2. **Scale Difference:** The AUROC range for the "Neg. Perplexity" chart (60-65%) is much narrower than for the "Max Softmax Prob" chart (60-80%), compressing the visual spread of data.
3. **Data Consistency:** The data in the left chart is more tightly clustered around its trend line, suggesting a more predictable relationship. The right chart's data is noisier.
4. **Outlier:** The data point at ~55% Accuracy and ~57% AUROC in the "Neg. Perplexity" chart is a clear outlier, pulling the trend line down and widening the confidence interval.
### Interpretation
This comparison suggests that the choice of evaluation metric fundamentally changes the perceived relationship between a model's classification **Accuracy** and its discriminative ability as measured by **AUROC**.
* **Max Softmax Prob (Left):** This metric likely uses the confidence of the model's top prediction. The strong positive trend indicates that models which are both more accurate *and* more confident in their correct predictions achieve a higher AUROC. This is an intuitive and desirable alignment of metrics.
* **Neg. Perplexity (Right):** Perplexity measures how well a probability model predicts a sample. Using its negative flips the scale. The weak negative trend is counter-intuitive and suggests a potential trade-off or a different aspect of model behavior. It might indicate that models optimized for raw accuracy (perhaps via techniques like label smoothing) could have slightly worse AUROC when evaluated via this specific probabilistic metric. The outlier highlights that this relationship is not stable across all models or training conditions.

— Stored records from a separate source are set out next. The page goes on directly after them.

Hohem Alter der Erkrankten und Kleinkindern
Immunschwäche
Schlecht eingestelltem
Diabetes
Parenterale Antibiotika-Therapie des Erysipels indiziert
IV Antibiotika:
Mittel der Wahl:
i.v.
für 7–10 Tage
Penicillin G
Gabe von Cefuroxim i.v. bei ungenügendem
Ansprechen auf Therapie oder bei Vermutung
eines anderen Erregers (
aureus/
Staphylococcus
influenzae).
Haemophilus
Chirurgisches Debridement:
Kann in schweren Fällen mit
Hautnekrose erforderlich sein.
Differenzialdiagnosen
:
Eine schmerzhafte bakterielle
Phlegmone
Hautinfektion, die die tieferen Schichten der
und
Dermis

**Conclusion:** The data demonstrates that AUROC is not a monolithic metric; its correlation with accuracy is highly dependent on the underlying probabilistic output used for evaluation. For technical reporting, it is crucial to specify the exact method (e.g., max softmax vs. negative perplexity) when presenting AUROC results alongside accuracy, as they can tell very different stories about model performance.